How to complete this task: Figure out how many lines of the material below contain the word "sensitivity". Answer with the number only.

Material provided:
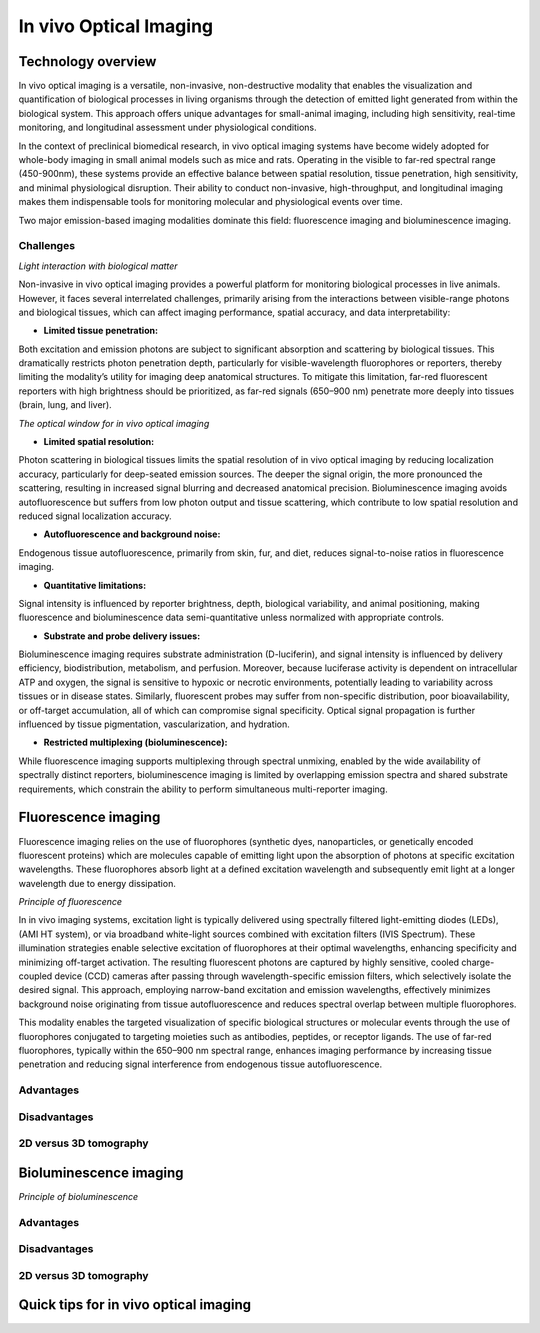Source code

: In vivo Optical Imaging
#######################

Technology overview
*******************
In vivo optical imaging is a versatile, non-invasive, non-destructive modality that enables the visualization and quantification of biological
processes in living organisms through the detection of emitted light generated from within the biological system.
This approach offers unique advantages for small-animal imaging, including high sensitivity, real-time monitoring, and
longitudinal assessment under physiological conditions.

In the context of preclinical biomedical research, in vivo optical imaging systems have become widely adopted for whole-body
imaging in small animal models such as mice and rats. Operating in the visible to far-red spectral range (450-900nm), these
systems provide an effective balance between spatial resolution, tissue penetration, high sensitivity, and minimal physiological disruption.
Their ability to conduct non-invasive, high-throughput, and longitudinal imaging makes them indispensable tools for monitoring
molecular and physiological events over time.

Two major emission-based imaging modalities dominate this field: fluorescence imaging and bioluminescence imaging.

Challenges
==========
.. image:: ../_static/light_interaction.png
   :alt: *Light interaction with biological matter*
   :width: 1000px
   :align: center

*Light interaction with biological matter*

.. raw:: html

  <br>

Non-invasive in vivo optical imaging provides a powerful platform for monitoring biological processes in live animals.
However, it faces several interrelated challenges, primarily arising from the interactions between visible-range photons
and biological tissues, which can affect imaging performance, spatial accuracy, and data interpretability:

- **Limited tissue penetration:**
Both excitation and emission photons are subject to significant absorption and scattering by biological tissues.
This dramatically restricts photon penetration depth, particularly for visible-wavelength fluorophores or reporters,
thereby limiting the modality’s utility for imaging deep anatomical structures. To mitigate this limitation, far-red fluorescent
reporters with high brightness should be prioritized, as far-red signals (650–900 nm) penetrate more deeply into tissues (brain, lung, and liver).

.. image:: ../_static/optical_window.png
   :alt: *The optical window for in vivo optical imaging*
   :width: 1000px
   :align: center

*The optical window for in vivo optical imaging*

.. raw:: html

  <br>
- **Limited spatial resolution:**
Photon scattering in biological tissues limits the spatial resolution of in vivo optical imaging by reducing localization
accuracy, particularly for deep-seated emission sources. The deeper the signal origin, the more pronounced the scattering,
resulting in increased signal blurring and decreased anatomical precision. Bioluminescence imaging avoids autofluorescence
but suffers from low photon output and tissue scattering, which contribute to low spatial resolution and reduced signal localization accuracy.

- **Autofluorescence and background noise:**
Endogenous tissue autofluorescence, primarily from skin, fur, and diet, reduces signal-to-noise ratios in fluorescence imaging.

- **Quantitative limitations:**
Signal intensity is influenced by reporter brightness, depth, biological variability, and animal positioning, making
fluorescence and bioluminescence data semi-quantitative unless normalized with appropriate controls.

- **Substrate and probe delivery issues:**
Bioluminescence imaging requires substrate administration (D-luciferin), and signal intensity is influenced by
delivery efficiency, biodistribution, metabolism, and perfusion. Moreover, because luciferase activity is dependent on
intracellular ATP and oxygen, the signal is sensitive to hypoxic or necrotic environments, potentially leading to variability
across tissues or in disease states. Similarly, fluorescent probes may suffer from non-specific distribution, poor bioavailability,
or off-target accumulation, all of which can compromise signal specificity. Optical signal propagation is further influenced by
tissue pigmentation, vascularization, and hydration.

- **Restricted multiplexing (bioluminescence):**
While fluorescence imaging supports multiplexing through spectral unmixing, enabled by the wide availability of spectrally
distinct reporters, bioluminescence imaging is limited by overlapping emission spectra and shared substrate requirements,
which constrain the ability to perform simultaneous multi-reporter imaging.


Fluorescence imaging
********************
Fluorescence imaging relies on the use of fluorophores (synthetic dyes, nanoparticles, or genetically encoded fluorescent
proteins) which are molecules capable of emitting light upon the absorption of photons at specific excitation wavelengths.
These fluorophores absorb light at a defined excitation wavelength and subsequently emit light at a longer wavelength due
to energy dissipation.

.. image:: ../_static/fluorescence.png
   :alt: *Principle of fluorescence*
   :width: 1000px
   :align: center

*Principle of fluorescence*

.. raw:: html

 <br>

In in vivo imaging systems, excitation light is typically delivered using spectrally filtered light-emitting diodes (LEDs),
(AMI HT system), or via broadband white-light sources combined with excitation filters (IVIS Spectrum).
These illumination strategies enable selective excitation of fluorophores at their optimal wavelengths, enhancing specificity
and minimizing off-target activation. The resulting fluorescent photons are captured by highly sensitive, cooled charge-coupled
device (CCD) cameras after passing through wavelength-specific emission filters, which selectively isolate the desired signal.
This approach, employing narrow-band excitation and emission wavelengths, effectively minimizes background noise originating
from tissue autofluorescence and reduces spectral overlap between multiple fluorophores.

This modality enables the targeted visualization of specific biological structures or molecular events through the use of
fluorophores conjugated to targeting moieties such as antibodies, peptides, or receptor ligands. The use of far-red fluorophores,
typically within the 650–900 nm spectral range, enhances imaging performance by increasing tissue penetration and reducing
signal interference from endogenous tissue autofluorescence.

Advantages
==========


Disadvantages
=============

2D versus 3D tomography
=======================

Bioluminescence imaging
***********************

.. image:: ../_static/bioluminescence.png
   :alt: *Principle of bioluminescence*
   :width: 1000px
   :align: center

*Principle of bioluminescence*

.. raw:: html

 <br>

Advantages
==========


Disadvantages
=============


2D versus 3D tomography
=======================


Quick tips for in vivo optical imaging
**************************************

---

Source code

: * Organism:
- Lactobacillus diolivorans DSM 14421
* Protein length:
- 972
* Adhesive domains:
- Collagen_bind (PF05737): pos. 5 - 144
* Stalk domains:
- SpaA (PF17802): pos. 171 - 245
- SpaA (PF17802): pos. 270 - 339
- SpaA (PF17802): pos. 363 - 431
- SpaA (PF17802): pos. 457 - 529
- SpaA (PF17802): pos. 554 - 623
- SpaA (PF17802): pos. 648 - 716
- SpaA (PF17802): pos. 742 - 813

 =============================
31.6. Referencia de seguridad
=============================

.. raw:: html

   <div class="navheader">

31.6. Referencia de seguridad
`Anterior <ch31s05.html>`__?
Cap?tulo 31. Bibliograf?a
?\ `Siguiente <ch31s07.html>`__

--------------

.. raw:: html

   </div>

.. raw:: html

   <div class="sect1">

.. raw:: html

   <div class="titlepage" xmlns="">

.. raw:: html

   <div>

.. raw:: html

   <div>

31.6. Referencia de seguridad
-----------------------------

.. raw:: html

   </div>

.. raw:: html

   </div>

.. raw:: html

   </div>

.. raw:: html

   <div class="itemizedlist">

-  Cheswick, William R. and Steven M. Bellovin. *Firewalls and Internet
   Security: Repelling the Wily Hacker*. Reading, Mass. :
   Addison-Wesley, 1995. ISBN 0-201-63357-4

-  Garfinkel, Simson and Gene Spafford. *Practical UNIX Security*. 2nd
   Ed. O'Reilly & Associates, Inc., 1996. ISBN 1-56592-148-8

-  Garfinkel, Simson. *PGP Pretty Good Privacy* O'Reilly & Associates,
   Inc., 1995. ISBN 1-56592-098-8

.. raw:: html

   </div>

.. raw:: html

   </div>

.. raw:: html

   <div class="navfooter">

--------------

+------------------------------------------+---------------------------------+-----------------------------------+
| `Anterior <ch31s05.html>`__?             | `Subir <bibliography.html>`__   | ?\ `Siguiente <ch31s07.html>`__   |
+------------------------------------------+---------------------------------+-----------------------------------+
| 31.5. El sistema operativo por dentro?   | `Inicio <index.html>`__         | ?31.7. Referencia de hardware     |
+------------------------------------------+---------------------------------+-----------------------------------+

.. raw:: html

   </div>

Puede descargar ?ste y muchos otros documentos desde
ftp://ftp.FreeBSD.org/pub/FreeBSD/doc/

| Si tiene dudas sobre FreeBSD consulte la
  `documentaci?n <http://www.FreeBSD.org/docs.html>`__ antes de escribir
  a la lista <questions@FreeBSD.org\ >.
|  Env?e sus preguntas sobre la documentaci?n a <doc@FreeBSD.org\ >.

Final answer: 2